Task prompt
Leave the pictures out and return every line below exactly.

Data for processing
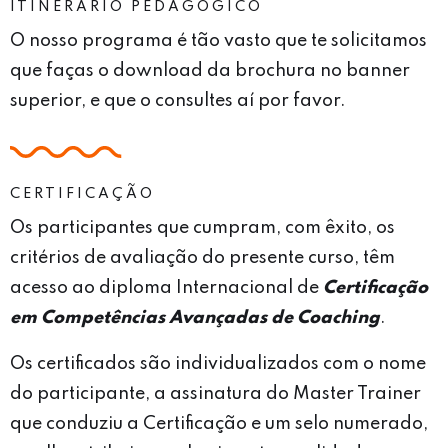
ITINERÁRIO PEDAGÓGICO
O nosso programa é tão vasto que te solicitamos
que faças o download da brochura no banner
superior, e que o consultes aí por favor.
CERTIFICAÇÃO
Os participantes que cumpram, com êxito, os
critérios de avaliação do presente curso, têm
acesso ao diploma Internacional de
Certificação
em Competências Avançadas de Coaching
.
Os certificados são individualizados com o nome
do participante, a assinatura do Master Trainer
que conduziu a Certificação e um selo numerado,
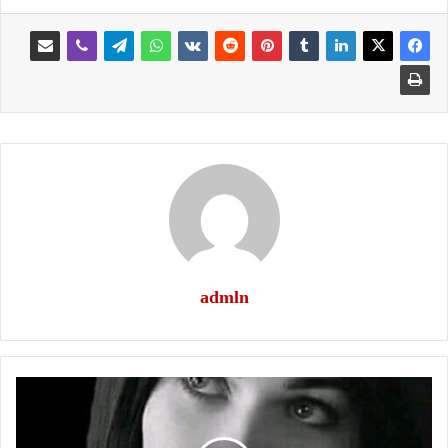
admln
لمي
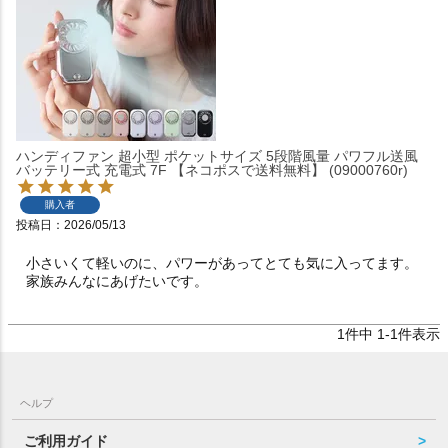
ハンディファン 超小型 ポケットサイズ 5段階風量 パワフル送風
バッテリー式 充電式 7F 【ネコポスで送料無料】 (09000760r)
購入者
投稿日
2026/05/13
小さいくて軽いのに、パワーがあってとても気に入ってます。
家族みんなにあげたいです。
1
件中
1
-
1
件表示
ヘルプ
ご利用ガイド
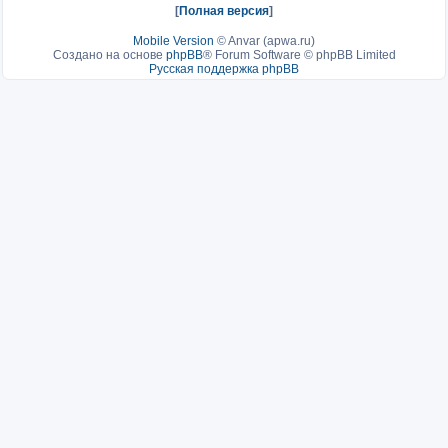
[
Полная версия
]
Mobile Version
©
Anvar (apwa.ru)
Создано на основе
phpBB
® Forum Software © phpBB Limited
Русская поддержка phpBB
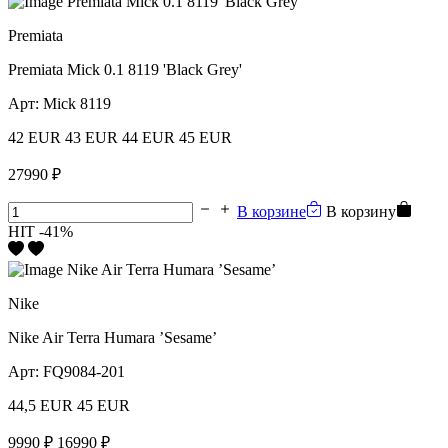
Premiata
Premiata Mick 0.1 8119 'Black Grey'
Арт:
Mick 8119
42 EUR
43 EUR
44 EUR
45 EUR
27990 ₽
В корзине
В корзину
HIT
-41%
Nike
Nike Air Terra Humara ’Sesame’
Арт:
FQ9084-201
44,5 EUR
45 EUR
9990 ₽
16990 ₽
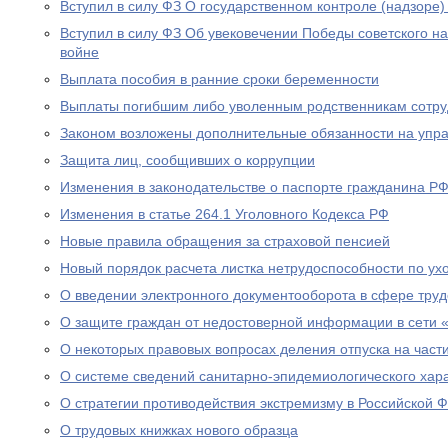
Вступил в силу ФЗ О государственном контроле (надзоре
Вступил в силу ФЗ Об увековечении Победы советского н
войне
Выплата пособия в ранние сроки беременности
Выплаты погибшим либо уволенным родственникам сотру
Законом возложены дополнительные обязанности на уп
Защита лиц, сообщивших о коррупции
Изменения в законодательстве о паспорте гражданина Р
Изменения в статье 264.1 Уголовного Кодекса РФ
Новые правила обращения за страховой пенсией
Новый порядок расчета листка нетрудоспособности по ух
О введении электронного документооборота в сфере тру
О защите граждан от недостоверной информации в сети 
О некоторых правовых вопросах деления отпуска на част
О системе сведений санитарно-эпидемиологического хар
О стратегии противодействия экстремизму в Российской 
О трудовых книжках нового образца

Reply to the task
ITINERÁRIO PEDAGÓGICO
O nosso programa é tão vasto que te solicitamos
que faças o download da brochura no banner
superior, e que o consultes aí por favor.
CERTIFICAÇÃO
Os participantes que cumpram, com êxito, os
critérios de avaliação do presente curso, têm
acesso ao diploma Internacional de
Certificação
em Competências Avançadas de Coaching
.
Os certificados são individualizados com o nome
do participante, a assinatura do Master Trainer
que conduziu a Certificação e um selo numerado,
admln
لمي
ハンディファン 超小型 ポケットサイズ 5段階風量 パワフル送風
バッテリー式 充電式 7F 【ネコポスで送料無料】 (09000760r)
購入者
投稿日
2026/05/13
小さいくて軽いのに、パワーがあってとても気に入ってます。
家族みんなにあげたいです。
1
件中
1
-
1
件表示
ヘルプ
ご利用ガイド
[
Полная версия
]
Mobile Version
©
Anvar (apwa.ru)
Создано на основе
phpBB
® Forum Software © phpBB Limited
Русская поддержка phpBB
Premiata
Premiata Mick 0.1 8119 'Black Grey'
Арт:
Mick 8119
42 EUR
43 EUR
44 EUR
45 EUR
27990 ₽
В корзине
В корзину
HIT
-41%
Nike
Nike Air Terra Humara ’Sesame’
Арт:
FQ9084-201
44,5 EUR
45 EUR
9990 ₽
16990 ₽
Вступил в силу ФЗ О государственном контроле (надзоре
Вступил в силу ФЗ Об увековечении Победы советского н
войне
Выплата пособия в ранние сроки беременности
Выплаты погибшим либо уволенным родственникам сотру
Законом возложены дополнительные обязанности на уп
Защита лиц, сообщивших о коррупции
Изменения в законодательстве о паспорте гражданина Р
Изменения в статье 264.1 Уголовного Кодекса РФ
Новые правила обращения за страховой пенсией
Новый порядок расчета листка нетрудоспособности по ух
О введении электронного документооборота в сфере тру
О защите граждан от недостоверной информации в сети 
О некоторых правовых вопросах деления отпуска на част
О системе сведений санитарно-эпидемиологического хар
О стратегии противодействия экстремизму в Российской 
О трудовых книжках нового образца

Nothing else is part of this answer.